A punta de bisturí
La piedad popular
Las hermandades, como grupos humanos que son, están expuestas a todo lo que de la naturaleza humana se puede esperar, lo mejor y lo peor. Es verdad que como agrupaciones cristianas deben estar inclinadas al bien pero la condición pecadora es igualmente inherente a la humanidad. El caso es que fruto de ello en todas las hermandades acaban dándose casos en los que la ejemplaridad cristiana queda muy distante de la realidad. Las hermandades no son perfectas, claro que no, y con frecuencia suceden hechos en ellas de mayor o menor gravedad que afectan a su ser y que unas veces trascienden y otras no. Más allá de los casos que se muestran faltos de caridad fraterna en la toma de decisiones trascendentes que pueden gustar más o menos y afectar de igual forma a más o menos hermanos o incluso a personal ajeno están los casos pequeños diarios que pasan desapercibidos pero que tienen en la mayoría de los casos más trascendencia respecto al valor de los hechos y sus consecuencias a largo plazo.
No voy a hablar de los casos de deslealtades en las mayordomías que desgraciadamente ocurren y que en el mejor de los casos son, más que ocultados, cubiertos por bolsillos caritativos que cubren por el bien de la imagen de la hermandad el daño producido. Hoy vengo a hablarles del capital más importante que tienen las hermandades y que son sus hermanos.
Con frecuencia observo que se repite en muchas hermandades un hecho que no por ser común deja de ser importante sino todo lo contrario.
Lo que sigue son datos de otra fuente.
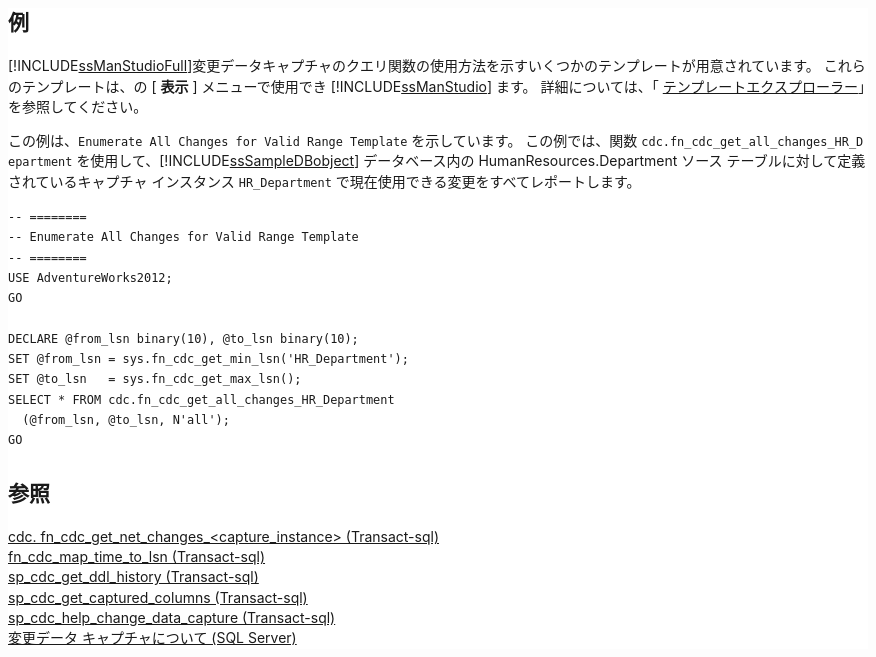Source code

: ## <a name="examples"></a>例  
 [!INCLUDE[ssManStudioFull](../../includes/ssmanstudiofull-md.md)]変更データキャプチャのクエリ関数の使用方法を示すいくつかのテンプレートが用意されています。 これらのテンプレートは、の [ **表示** ] メニューで使用でき [!INCLUDE[ssManStudio](../../includes/ssmanstudio-md.md)] ます。 詳細については、「 [テンプレートエクスプローラー](../../ssms/template/template-explorer.md)」を参照してください。  
  
 この例は、`Enumerate All Changes for Valid Range Template` を示しています。 この例では、関数 `cdc.fn_cdc_get_all_changes_HR_Department` を使用して、[!INCLUDE[ssSampleDBobject](../../includes/sssampledbobject-md.md)] データベース内の HumanResources.Department ソース テーブルに対して定義されているキャプチャ インスタンス `HR_Department` で現在使用できる変更をすべてレポートします。  
  
```  
-- ========  
-- Enumerate All Changes for Valid Range Template  
-- ========  
USE AdventureWorks2012;  
GO  
  
DECLARE @from_lsn binary(10), @to_lsn binary(10);  
SET @from_lsn = sys.fn_cdc_get_min_lsn('HR_Department');  
SET @to_lsn   = sys.fn_cdc_get_max_lsn();  
SELECT * FROM cdc.fn_cdc_get_all_changes_HR_Department  
  (@from_lsn, @to_lsn, N'all');  
GO  
```  
  
## <a name="see-also"></a>参照  
 [cdc. fn_cdc_get_net_changes_&#60;capture_instance&#62; &#40;Transact-sql&#41;](../../relational-databases/system-functions/cdc-fn-cdc-get-net-changes-capture-instance-transact-sql.md)   
 [fn_cdc_map_time_to_lsn &#40;Transact-sql&#41;](../../relational-databases/system-functions/sys-fn-cdc-map-time-to-lsn-transact-sql.md)   
 [sp_cdc_get_ddl_history &#40;Transact-sql&#41;](../../relational-databases/system-stored-procedures/sys-sp-cdc-get-ddl-history-transact-sql.md)   
 [sp_cdc_get_captured_columns &#40;Transact-sql&#41;](../../relational-databases/system-stored-procedures/sys-sp-cdc-get-captured-columns-transact-sql.md)   
 [sp_cdc_help_change_data_capture &#40;Transact-sql&#41;](../../relational-databases/system-stored-procedures/sys-sp-cdc-help-change-data-capture-transact-sql.md)   
 [変更データ キャプチャについて &#40;SQL Server&#41;](../../relational-databases/track-changes/about-change-data-capture-sql-server.md)  
  
  
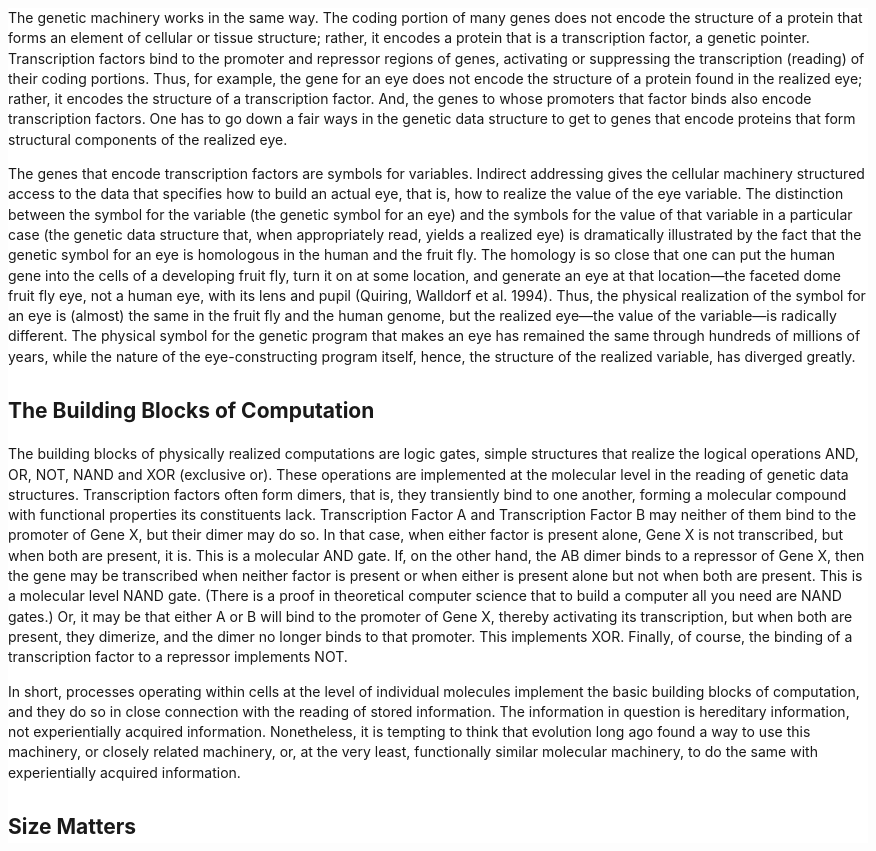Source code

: The genetic machinery works in the same way. The coding portion of many genes does not encode the structure of a protein that forms an element of cellular or tissue structure; rather, it encodes a protein that is a transcription factor, a genetic pointer. Transcription factors bind to the promoter and repressor regions of genes, activating or suppressing the transcription (reading) of their coding portions. Thus, for example, the gene for an eye does not encode the structure of a protein found in the realized eye; rather, it encodes the structure of a transcription factor. And, the genes to whose promoters that factor binds also encode transcription factors. One has to go down a fair ways in the genetic data structure to get to genes that encode proteins that form structural components of the realized eye.

The genes that encode transcription factors are symbols for variables. Indirect addressing gives the cellular machinery structured access to the data that specifies how to build an actual eye, that is, how to realize the value of the eye variable. The distinction between the symbol for the variable (the genetic symbol for an eye) and the symbols for the value of that variable in a particular case (the genetic data structure that, when appropriately read, yields a realized eye) is dramatically illustrated by the fact that the genetic symbol for an eye is homologous in the human and the fruit fly. The homology is so close that one can put the human gene into the cells of a developing fruit fly, turn it on at some location, and generate an eye at that location—the faceted dome fruit fly eye, not a human eye, with its lens and pupil (Quiring, Walldorf et al. 1994). Thus, the physical realization of the symbol for an eye is (almost) the same in the fruit fly and the human genome, but the realized eye—the value of the variable—is radically different. The physical symbol for the genetic program that makes an eye has remained the same through hundreds of millions of years, while the nature of the eye-constructing program itself, hence, the structure of the realized variable, has diverged greatly.

## The Building Blocks of Computation

The building blocks of physically realized computations are logic gates, simple structures that realize the logical operations AND, OR, NOT, NAND and XOR (exclusive or). These operations are implemented at the molecular level in the reading of genetic data structures. Transcription factors often form dimers, that is, they transiently bind to one another, forming a molecular compound with functional properties its constituents lack. Transcription Factor A and Transcription Factor B may neither of them bind to the promoter of Gene X, but their dimer may do so. In that case, when either factor is present alone, Gene X is not transcribed, but when both are present, it is. This is a molecular AND gate. If, on the other hand, the AB dimer binds to a repressor of Gene X, then the gene may be transcribed when neither factor is present or when either is present alone but not when both are present. This is a molecular level NAND gate. (There is a proof in theoretical computer science that to build a computer all you need are NAND gates.) Or, it may be that either A or B will bind to the promoter of Gene X, thereby activating its transcription, but when both are present, they dimerize, and the dimer no longer binds to that promoter. This implements XOR. Finally, of course, the binding of a transcription factor to a repressor implements NOT.

In short, processes operating within cells at the level of individual molecules implement the basic building blocks of computation, and they do so in close connection with the reading of stored information. The information in question is hereditary information, not experientially acquired information. Nonetheless, it is tempting to think that evolution long ago found a way to use this machinery, or closely related machinery, or, at the very least, functionally similar molecular machinery, to do the same with experientially acquired information.

## Size Matters
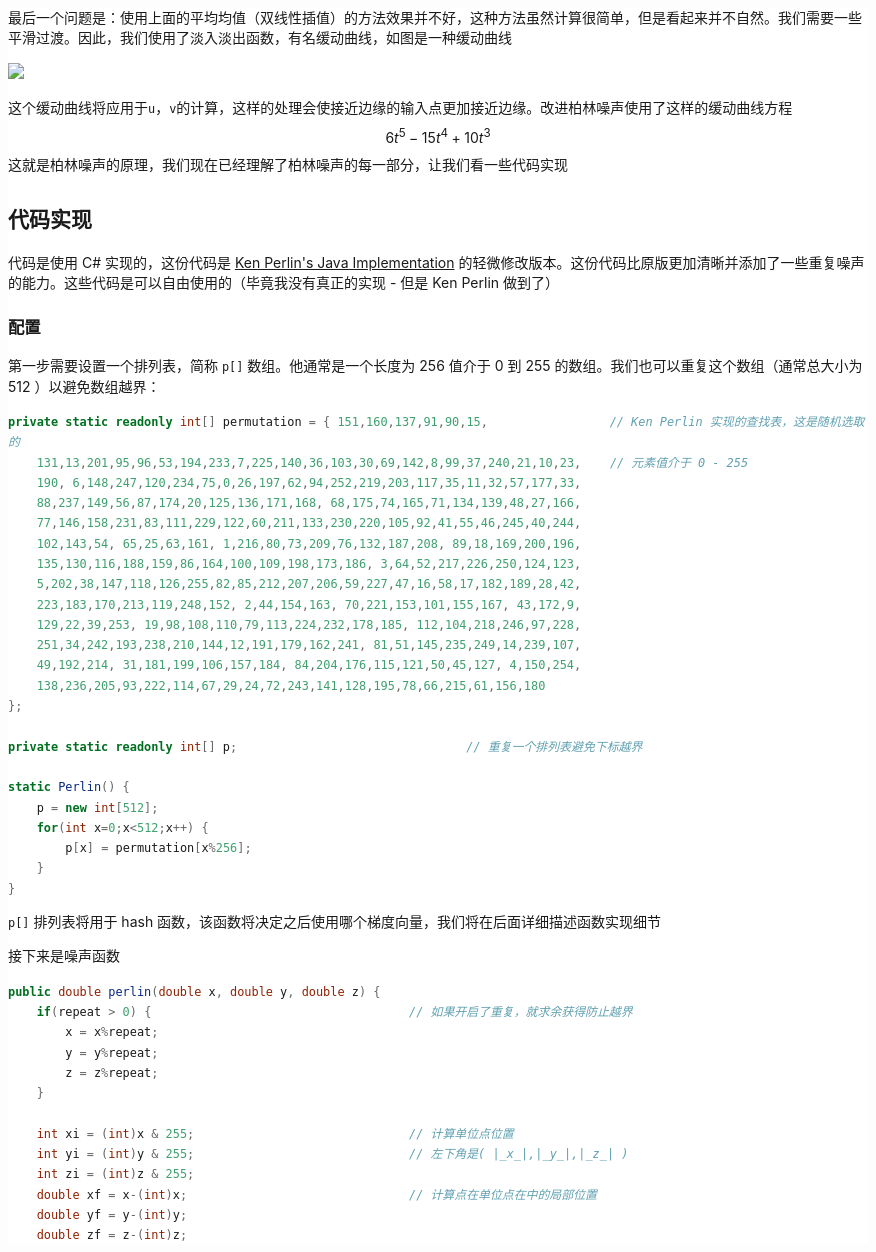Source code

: 最后一个问题是：使用上面的平均均值（双线性插值）的方法效果并不好，这种方法虽然计算很简单，但是看起来并不自然。我们需要一些平滑过渡。因此，我们使用了淡入淡出函数，有名缓动曲线，如图是一种缓动曲线

![](./理解柏林噪声/logic05.png)

这个缓动曲线将应用于`u`，`v`的计算，这样的处理会使接近边缘的输入点更加接近边缘。改进柏林噪声使用了这样的缓动曲线方程
$$
6t^5-15t^4+10t^3
$$
这就是柏林噪声的原理，我们现在已经理解了柏林噪声的每一部分，让我们看一些代码实现

## 代码实现

代码是使用 C# 实现的，这份代码是 [Ken Perlin's Java Implementation](http://mrl.nyu.edu/~perlin/noise/) 的轻微修改版本。这份代码比原版更加清晰并添加了一些重复噪声的能力。这些代码是可以自由使用的（毕竟我没有真正的实现 - 但是 Ken Perlin 做到了）

### 配置

第一步需要设置一个排列表，简称 `p[]` 数组。他通常是一个长度为 256 值介于 0 到 255 的数组。我们也可以重复这个数组（通常总大小为 512 ）以避免数组越界：

```csharp
private static readonly int[] permutation = { 151,160,137,91,90,15,                 // Ken Perlin 实现的查找表，这是随机选取的
    131,13,201,95,96,53,194,233,7,225,140,36,103,30,69,142,8,99,37,240,21,10,23,    // 元素值介于 0 - 255
    190, 6,148,247,120,234,75,0,26,197,62,94,252,219,203,117,35,11,32,57,177,33,
    88,237,149,56,87,174,20,125,136,171,168, 68,175,74,165,71,134,139,48,27,166,
    77,146,158,231,83,111,229,122,60,211,133,230,220,105,92,41,55,46,245,40,244,
    102,143,54, 65,25,63,161, 1,216,80,73,209,76,132,187,208, 89,18,169,200,196,
    135,130,116,188,159,86,164,100,109,198,173,186, 3,64,52,217,226,250,124,123,
    5,202,38,147,118,126,255,82,85,212,207,206,59,227,47,16,58,17,182,189,28,42,
    223,183,170,213,119,248,152, 2,44,154,163, 70,221,153,101,155,167, 43,172,9,
    129,22,39,253, 19,98,108,110,79,113,224,232,178,185, 112,104,218,246,97,228,
    251,34,242,193,238,210,144,12,191,179,162,241, 81,51,145,235,249,14,239,107,
    49,192,214, 31,181,199,106,157,184, 84,204,176,115,121,50,45,127, 4,150,254,
    138,236,205,93,222,114,67,29,24,72,243,141,128,195,78,66,215,61,156,180
};

private static readonly int[] p;                                // 重复一个排列表避免下标越界

static Perlin() {
    p = new int[512];
    for(int x=0;x<512;x++) {
        p[x] = permutation[x%256];
    }
}
```

`p[]` 排列表将用于 hash 函数，该函数将决定之后使用哪个梯度向量，我们将在后面详细描述函数实现细节

接下来是噪声函数

```csharp
public double perlin(double x, double y, double z) {
    if(repeat > 0) {                                    // 如果开启了重复，就求余获得防止越界
        x = x%repeat;
        y = y%repeat;
        z = z%repeat;
    }

    int xi = (int)x & 255;                              // 计算单位点位置
    int yi = (int)y & 255;                              // 左下角是( |_x_|,|_y_|,|_z_| )
    int zi = (int)z & 255;
    double xf = x-(int)x;                               // 计算点在单位点在中的局部位置
    double yf = y-(int)y;
    double zf = z-(int)z;

```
La hermandad recibe su denominación por la fraternidad existente entre todos sus miembros reunidos bajo una misma devoción e igualados en dicha condición por encima de cualesquiera otras condiciones personales, nadie es más ni menos que nadie. Ni siquiera los miembros de las juntas son por serlo más que sus hermanos sino que ello los hace más servidores de los mismos. Los cargos tienen cargas y exigen responsabilidad, dedicación y diligencia. El caso está en que suelo encontrar en las hermandades hermanos que se ofrecen a ayudar y colaborar en muchas cosas y que son despreciados e incluso apartados, hermanos que viven con dolor su disponibilidad incomprendida y minusvalorada, que siguen yendo a su hermandad porque la misma está por encima de las personas que la componen siempre o que acaban desapareciendo discretamente de la vida de hermandad e incluso dándose de baja de las mismas. Es una enfermedad silenciosa y casi invisible que existe, claro que existe, aunque la mayoría ni la vea ni la sufra. Ellos están ahí, pasan a nuestro lado en los cultos, los vemos sacar sus papeletas de sitio, los vemos mirar a nuestros titulares en silencio, llevan una existencia discreta y guardan su dolor en el corazón, se sienten impotentes por querer más de lo que les recogen y solo reconocen amargamente ese sentimiento cuando uno les dedica sólo un poco de esa atención que muchos les niegan. Hagamos examen de conciencia en estos días en los que las vidas de nuestras hermandades son más intensas, miremos a nuestro alrededor, busquemos a nuestros prójimos entre nuestros propios hermanos y hagamos que se sientan integrados y den lo que quieren y pueden dar para engrandecer con su humilde aportación nuestras hermandades. Seguro que cuando Dios nos vea, capataz supremo, nos dirá ¡así, valientes, así!